The athlete now has a slew of medals from major wushu events from around the world. And there are more golds than silvers or bronzes in her collection. Last year, Li won three golds and one bronze medal. Of them, Li says her gold in the women’s changquan at the 19th Asian Games “stands out for sure!” Li was the first woman from Macao to earn a coveted gold medal at the highly prestigious competition.
The lead up to last year’s Asian Games was unusual, Li says. They were supposed to take place in 2022 but got postponed due to the Covid-19 pandemic (that’s why, though they happened in 2023, they are still referred to as the 2022 Asian Games). Li says it was particularly challenging working her full-time job as a physical education teacher while keeping up with a demanding training regime during the pandemic, so she had to build coping strategies into her daily routine.
“I kept encouraging myself by talking positively, writing posts on my social media and counting down the days to the Games,” she says. Rest is also key for athletes, something Li is well aware of. After work, instead of driving to her training centre, she would catch a bus and nap while on her way.
An unusual aspect of any Asian Games is that wushu athletes can only participate in one event, rather than the usual three or four. “That means you only have one chance,” Li says. She put a lot of thought into her decision to opt for changquan, a call she doesn’t regret. Li won Macao’s only gold out of six medals at the 19th Asian Games, beating Hong Kong’s Liu Xuxu by 0.03 points in the women’s category.
Wushu is a fast-developing sport in Macao
That wushu is gaining popularity in Macao comes as no surprise to Li, who insists that older practitioners who have nurtured the sport over decades are to thank. “I’m so lucky to be born in this generation, because our well-developed and beautiful wushu scene was built by the older generation,” she says.
The city is home to both facilities and people dedicated to wushu’s expansion. The government-built Athlete Training and Development Centre that opened in 2020, for instance, gives wushu practitioners easy access to the likes of high-quality training mats, physiotherapists and psychiatrists. The centre even houses a canteen and a dormitory.
In terms of people, Li offers her current coach and former team-mate, Iao Chon In, as an example of someone working hard to grow the sport. Li says that Iao gives his students a lot of freedom in their training. He’s also compassionate, she adds, frequently checking in to make sure everyone’s doing ok.

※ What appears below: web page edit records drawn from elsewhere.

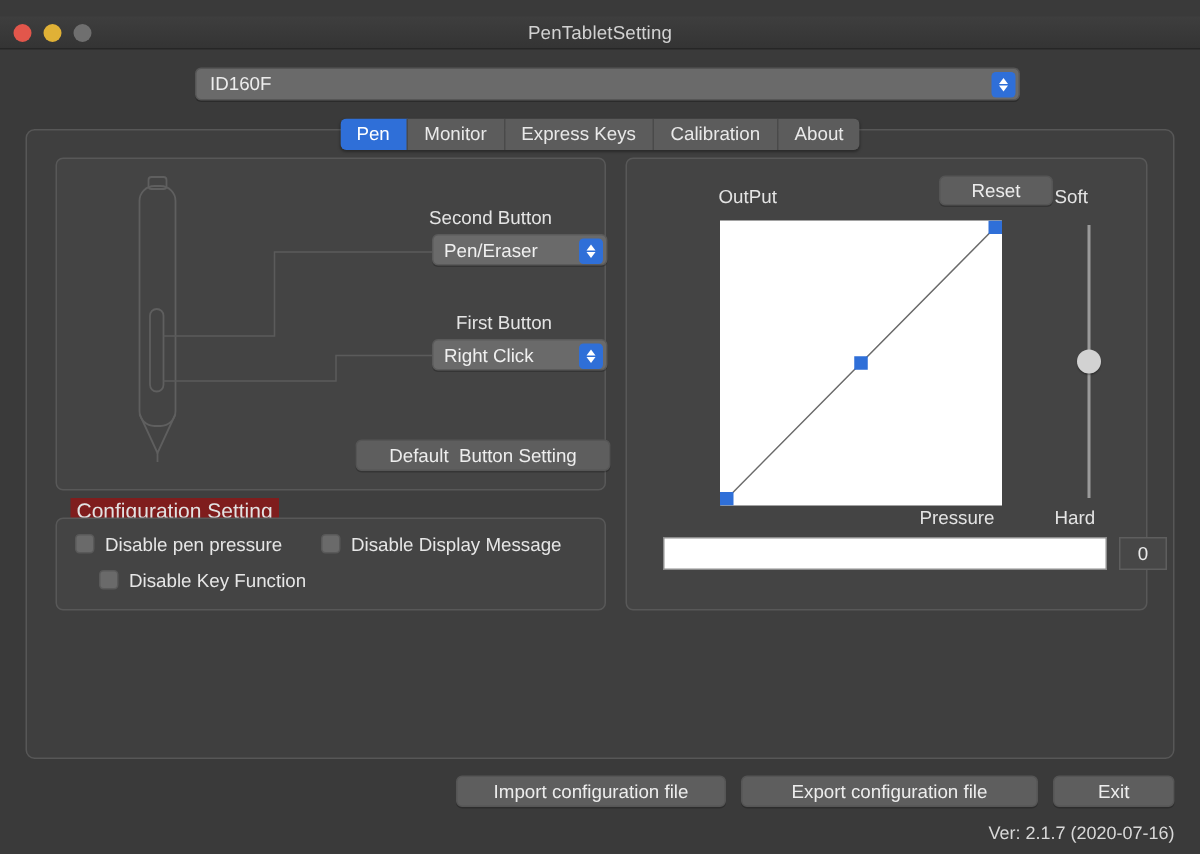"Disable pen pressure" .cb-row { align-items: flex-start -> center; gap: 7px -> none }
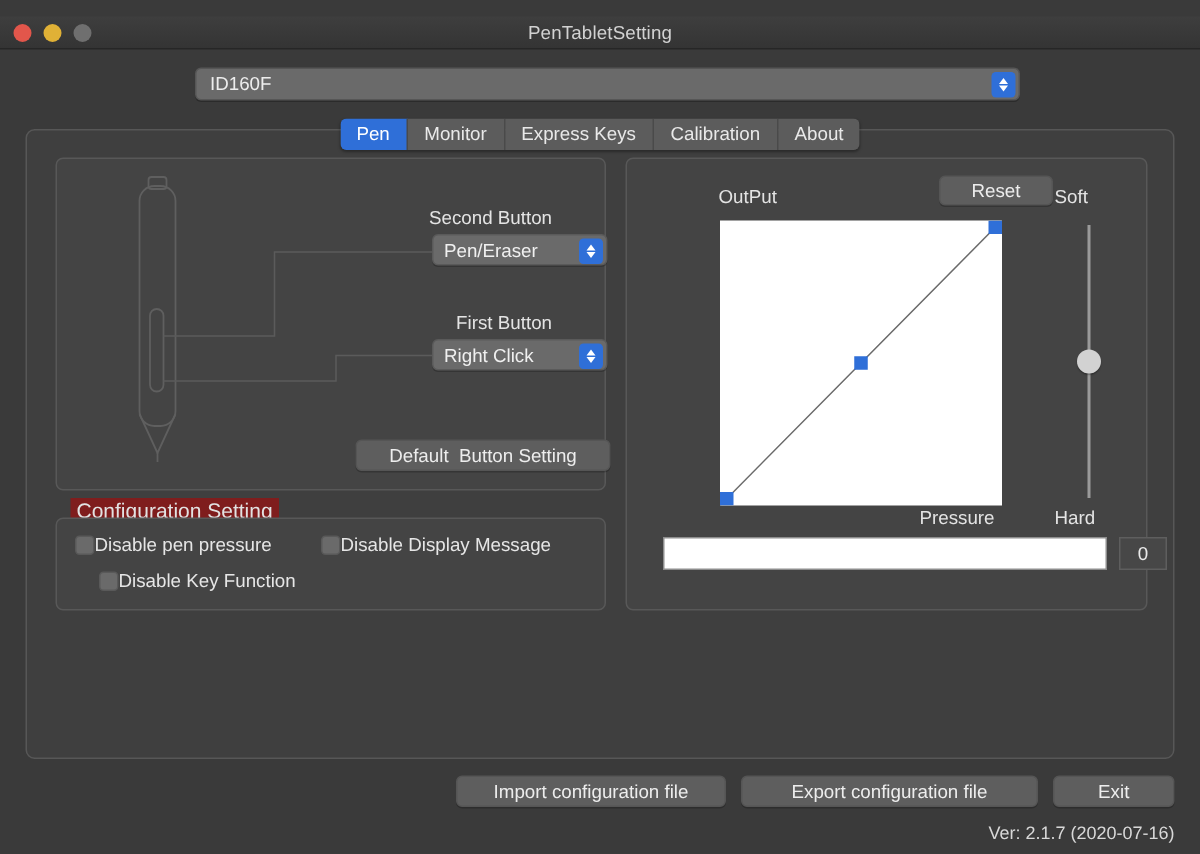"Disable Key Function" .cb-r2a { flex-direction: none -> column; left: 28px -> 16px }
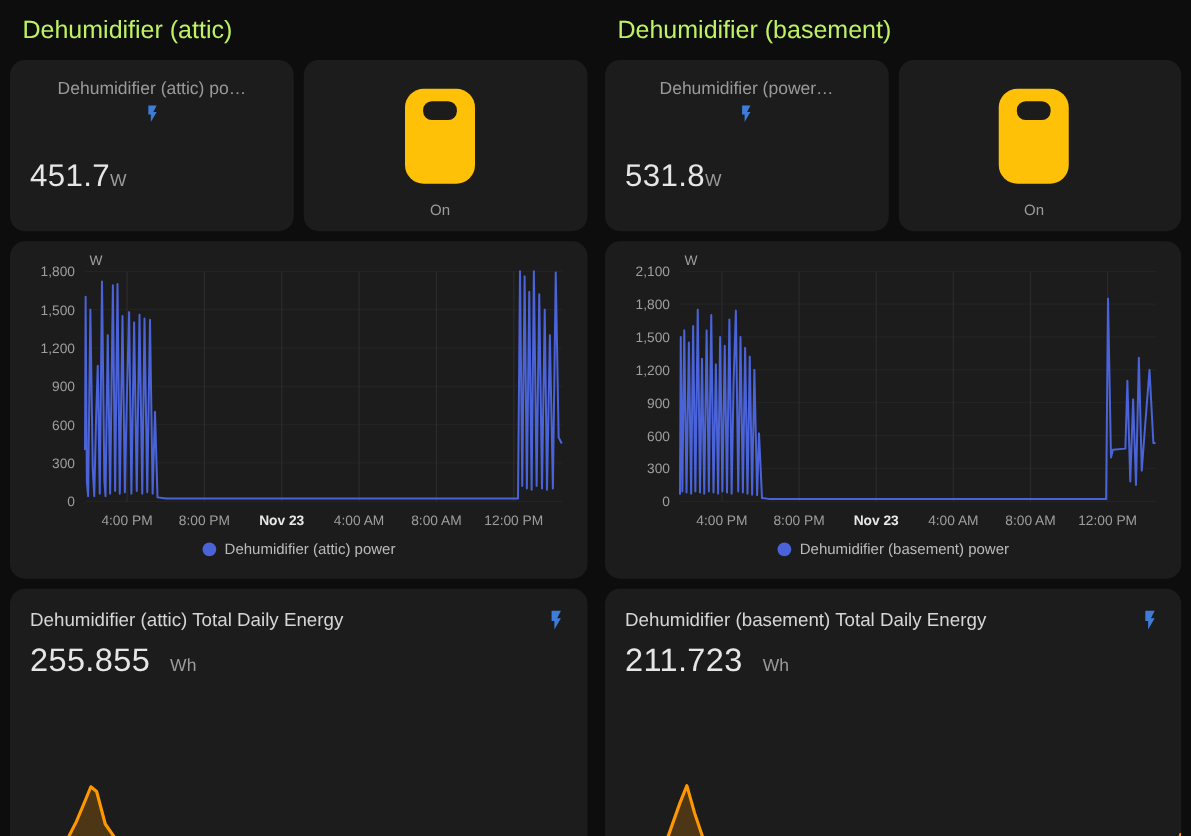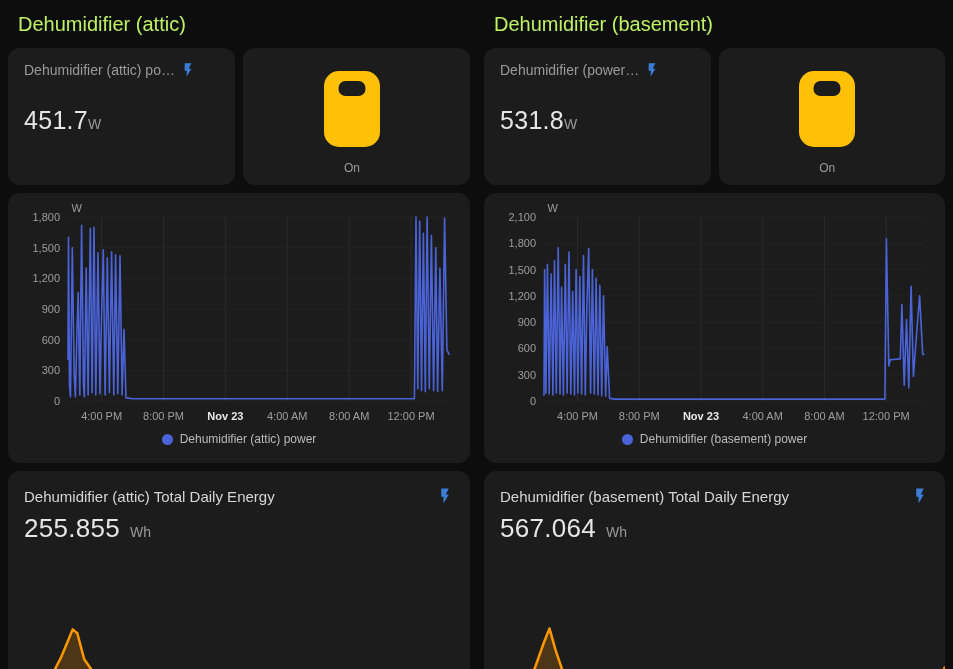"Dehumidifier (attic) po…" .sensor-head { flex-direction: none -> column }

“With the Macao government’s support, wushu has become very approachable in the SAR – we have the Martial Arts Youth Academy and wushu is available as an extra curriculum in many schools,” Li continues. As a physical education teacher herself, Li is also involved in nurturing the next generation of wushu talents. Her school, Escola dos Moradores de Macau, recently won first place in an inter-school wushu competition. Li says she could not be more proud of the young people she sees achieving their goals in the sport she loves most.
This year, Li plans to retire as a full-time athlete and focus on training Macao’s future wushu champions. Her advice to those interested in following in her footsteps? “You have to be strong-willed.” She says that’s the case for any sport, not just wushu. “Performing at such a high level consumes a big amount of strength and energy, which sometimes pushes you to your limit – it requires perseverance to keep it up,” she says. Li warns that results can take years, even decades to come to fruition. “But I would say good things take time and as long as you are hard-working and strong-willed, you will achieve your goals.”